Segment Start: Raw data
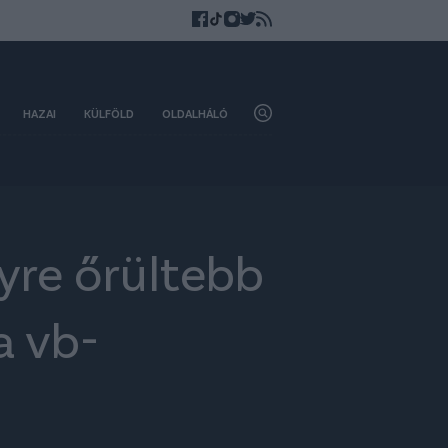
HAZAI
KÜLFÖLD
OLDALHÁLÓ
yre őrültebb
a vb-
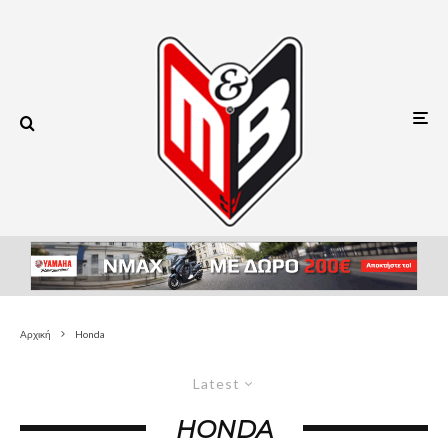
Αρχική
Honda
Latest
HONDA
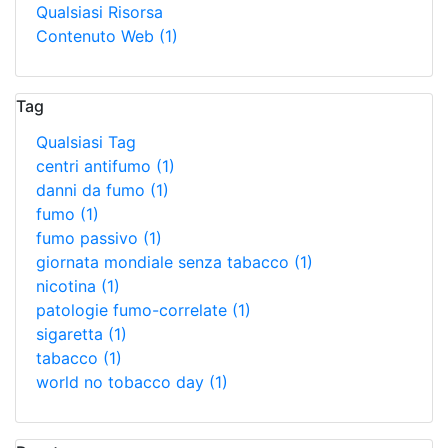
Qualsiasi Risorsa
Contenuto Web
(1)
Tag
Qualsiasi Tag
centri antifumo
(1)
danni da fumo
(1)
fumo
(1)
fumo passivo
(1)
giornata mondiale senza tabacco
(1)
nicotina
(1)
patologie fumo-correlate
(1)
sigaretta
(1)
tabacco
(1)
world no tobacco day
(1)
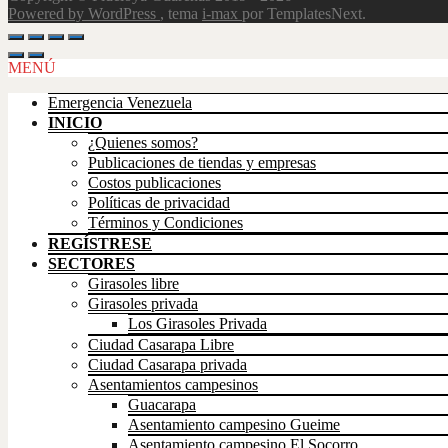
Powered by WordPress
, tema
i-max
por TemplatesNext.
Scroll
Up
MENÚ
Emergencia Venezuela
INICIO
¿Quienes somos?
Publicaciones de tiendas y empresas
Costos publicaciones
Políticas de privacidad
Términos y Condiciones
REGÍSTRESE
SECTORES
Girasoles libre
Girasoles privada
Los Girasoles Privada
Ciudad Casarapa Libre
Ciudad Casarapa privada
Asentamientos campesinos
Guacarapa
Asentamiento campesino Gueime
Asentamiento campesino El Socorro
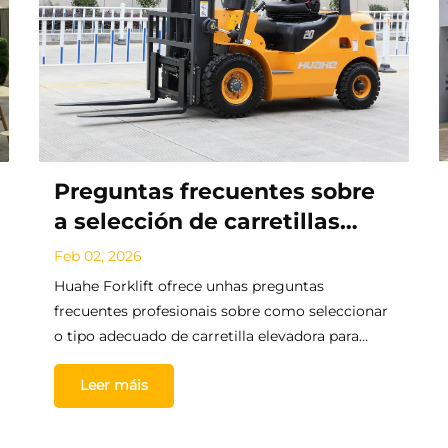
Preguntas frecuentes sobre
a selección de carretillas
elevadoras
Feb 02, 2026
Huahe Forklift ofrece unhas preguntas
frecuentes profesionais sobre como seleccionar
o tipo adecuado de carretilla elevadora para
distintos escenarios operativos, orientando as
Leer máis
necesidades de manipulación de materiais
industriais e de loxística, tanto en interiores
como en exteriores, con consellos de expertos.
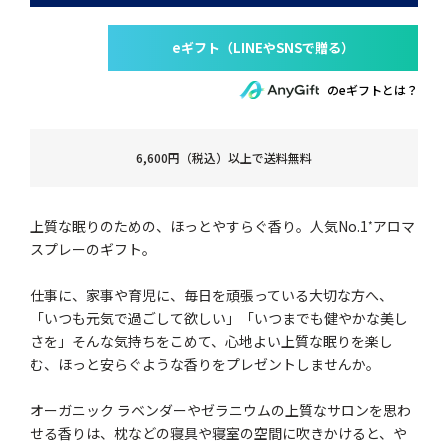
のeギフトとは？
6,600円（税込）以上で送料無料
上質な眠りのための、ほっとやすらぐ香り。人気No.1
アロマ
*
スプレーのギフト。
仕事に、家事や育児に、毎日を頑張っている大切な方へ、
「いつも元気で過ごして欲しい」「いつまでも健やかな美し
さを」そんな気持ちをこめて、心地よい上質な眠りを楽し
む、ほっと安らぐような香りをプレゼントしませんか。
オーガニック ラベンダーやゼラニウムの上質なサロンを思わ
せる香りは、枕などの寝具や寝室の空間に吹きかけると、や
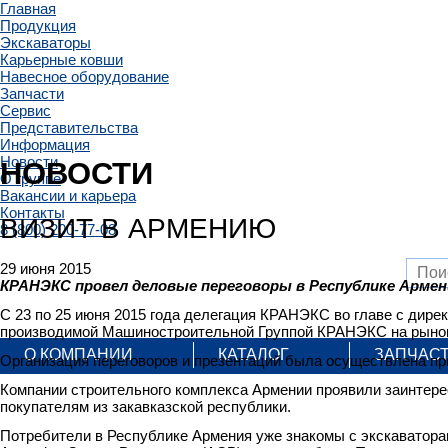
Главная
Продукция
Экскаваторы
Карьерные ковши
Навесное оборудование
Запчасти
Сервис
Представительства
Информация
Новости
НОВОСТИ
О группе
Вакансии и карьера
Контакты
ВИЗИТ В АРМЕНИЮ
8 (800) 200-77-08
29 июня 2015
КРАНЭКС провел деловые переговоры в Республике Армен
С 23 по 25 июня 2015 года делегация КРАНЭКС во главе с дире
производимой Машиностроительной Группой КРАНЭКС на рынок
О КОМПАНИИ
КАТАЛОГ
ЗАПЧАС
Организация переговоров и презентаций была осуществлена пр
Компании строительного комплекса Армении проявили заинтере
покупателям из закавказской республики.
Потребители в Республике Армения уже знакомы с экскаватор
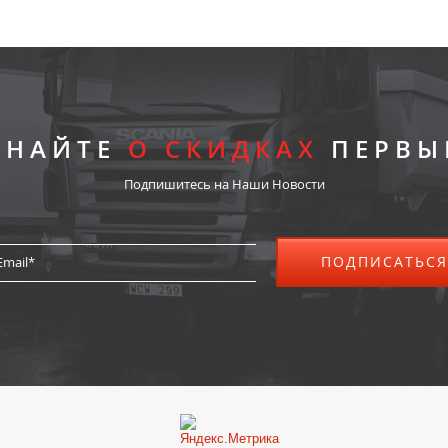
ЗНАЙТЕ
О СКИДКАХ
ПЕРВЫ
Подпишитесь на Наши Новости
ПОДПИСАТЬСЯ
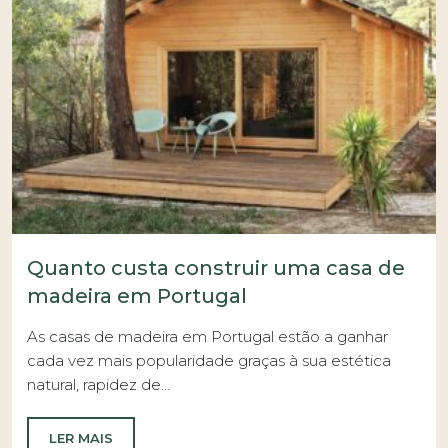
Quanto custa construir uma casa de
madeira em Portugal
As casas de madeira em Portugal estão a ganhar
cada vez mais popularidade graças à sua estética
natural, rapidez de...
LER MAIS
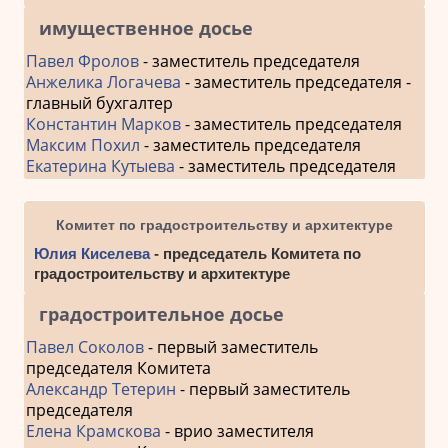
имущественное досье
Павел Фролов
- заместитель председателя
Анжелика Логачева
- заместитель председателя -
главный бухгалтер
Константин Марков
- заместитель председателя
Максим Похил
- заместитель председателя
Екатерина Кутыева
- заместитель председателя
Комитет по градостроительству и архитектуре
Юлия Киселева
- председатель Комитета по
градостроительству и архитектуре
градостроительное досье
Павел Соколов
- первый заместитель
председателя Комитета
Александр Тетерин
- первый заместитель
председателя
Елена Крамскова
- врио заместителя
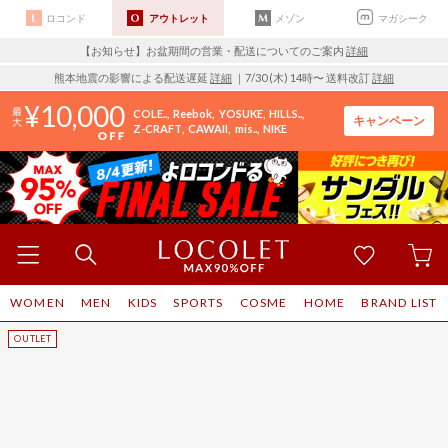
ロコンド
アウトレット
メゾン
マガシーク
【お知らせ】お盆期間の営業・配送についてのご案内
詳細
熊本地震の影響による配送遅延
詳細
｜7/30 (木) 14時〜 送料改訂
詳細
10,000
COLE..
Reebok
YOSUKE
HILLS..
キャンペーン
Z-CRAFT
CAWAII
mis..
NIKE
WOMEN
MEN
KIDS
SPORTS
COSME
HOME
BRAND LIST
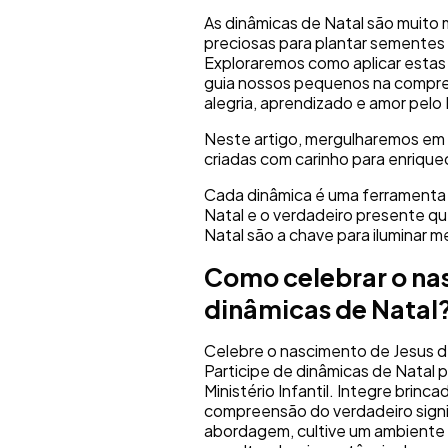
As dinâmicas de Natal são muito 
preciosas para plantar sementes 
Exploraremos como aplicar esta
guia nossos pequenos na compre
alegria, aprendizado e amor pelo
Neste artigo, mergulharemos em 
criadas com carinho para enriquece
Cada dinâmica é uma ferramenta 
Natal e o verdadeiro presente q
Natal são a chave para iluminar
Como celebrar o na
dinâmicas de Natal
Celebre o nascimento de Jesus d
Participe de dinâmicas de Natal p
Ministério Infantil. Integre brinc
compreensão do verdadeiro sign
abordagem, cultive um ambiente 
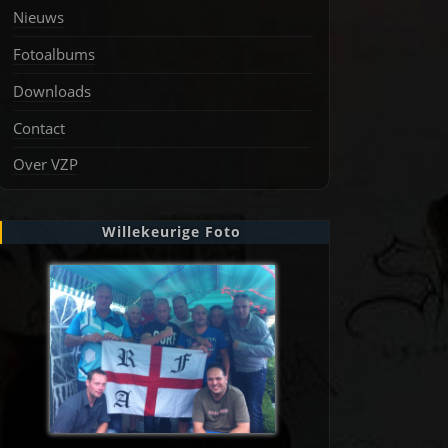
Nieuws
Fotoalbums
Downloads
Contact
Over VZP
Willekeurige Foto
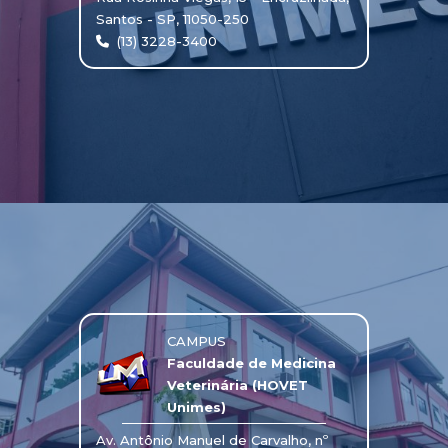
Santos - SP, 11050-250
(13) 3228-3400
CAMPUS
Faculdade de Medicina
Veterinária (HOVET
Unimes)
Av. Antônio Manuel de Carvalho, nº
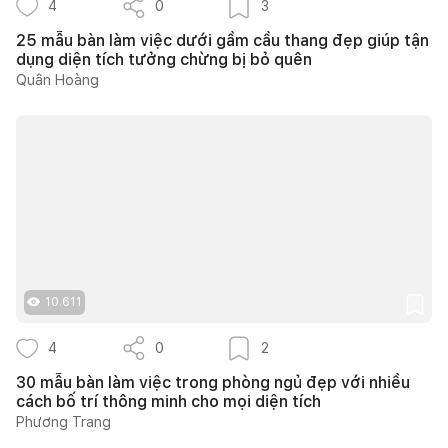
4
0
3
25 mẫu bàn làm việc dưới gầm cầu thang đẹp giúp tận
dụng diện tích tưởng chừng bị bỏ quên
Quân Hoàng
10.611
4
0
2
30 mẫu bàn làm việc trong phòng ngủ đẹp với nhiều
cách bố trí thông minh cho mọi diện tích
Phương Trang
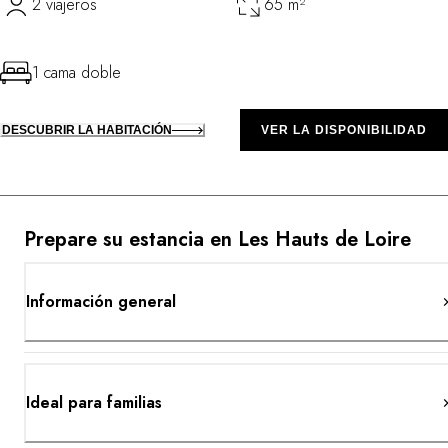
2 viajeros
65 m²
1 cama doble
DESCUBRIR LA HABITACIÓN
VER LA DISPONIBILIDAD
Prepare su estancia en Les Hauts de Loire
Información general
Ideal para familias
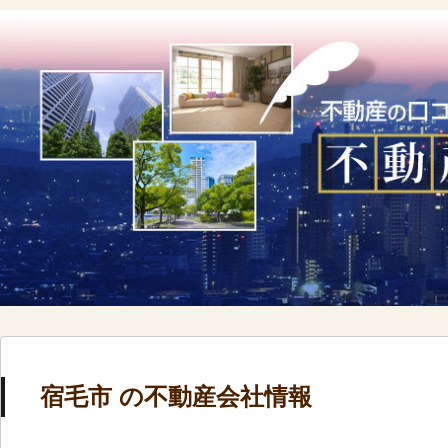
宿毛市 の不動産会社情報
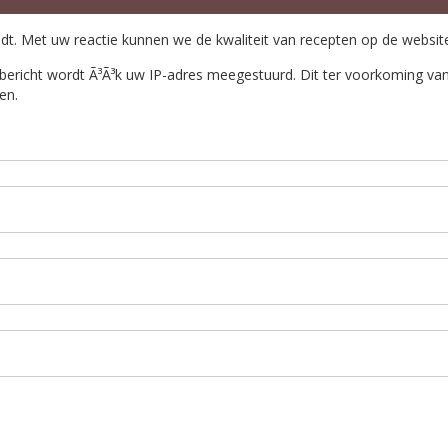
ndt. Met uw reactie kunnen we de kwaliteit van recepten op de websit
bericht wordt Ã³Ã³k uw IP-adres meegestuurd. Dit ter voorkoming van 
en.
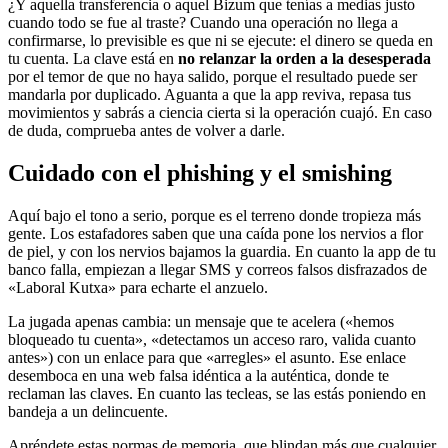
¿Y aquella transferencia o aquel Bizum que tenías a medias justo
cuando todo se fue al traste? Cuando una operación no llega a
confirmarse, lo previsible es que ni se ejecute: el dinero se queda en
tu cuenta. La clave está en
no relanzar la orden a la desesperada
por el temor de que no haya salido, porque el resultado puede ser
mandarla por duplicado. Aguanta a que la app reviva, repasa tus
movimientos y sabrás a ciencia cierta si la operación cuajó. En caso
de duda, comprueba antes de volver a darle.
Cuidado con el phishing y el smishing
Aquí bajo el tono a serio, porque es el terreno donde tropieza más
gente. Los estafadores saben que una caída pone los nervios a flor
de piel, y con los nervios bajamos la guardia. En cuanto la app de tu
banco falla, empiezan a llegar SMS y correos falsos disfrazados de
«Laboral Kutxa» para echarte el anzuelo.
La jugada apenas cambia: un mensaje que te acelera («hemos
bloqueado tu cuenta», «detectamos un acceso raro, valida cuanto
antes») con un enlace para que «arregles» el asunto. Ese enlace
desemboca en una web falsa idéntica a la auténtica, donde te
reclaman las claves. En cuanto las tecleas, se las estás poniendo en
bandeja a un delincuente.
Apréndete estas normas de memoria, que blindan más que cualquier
Segment End: Raw data
## Instructions for the task
Find every line in the records above that contains the word "tích", and copy each one.

## Written answer
dụng diện tích tưởng chừng bị bỏ quên
cách bố trí thông minh cho mọi diện tích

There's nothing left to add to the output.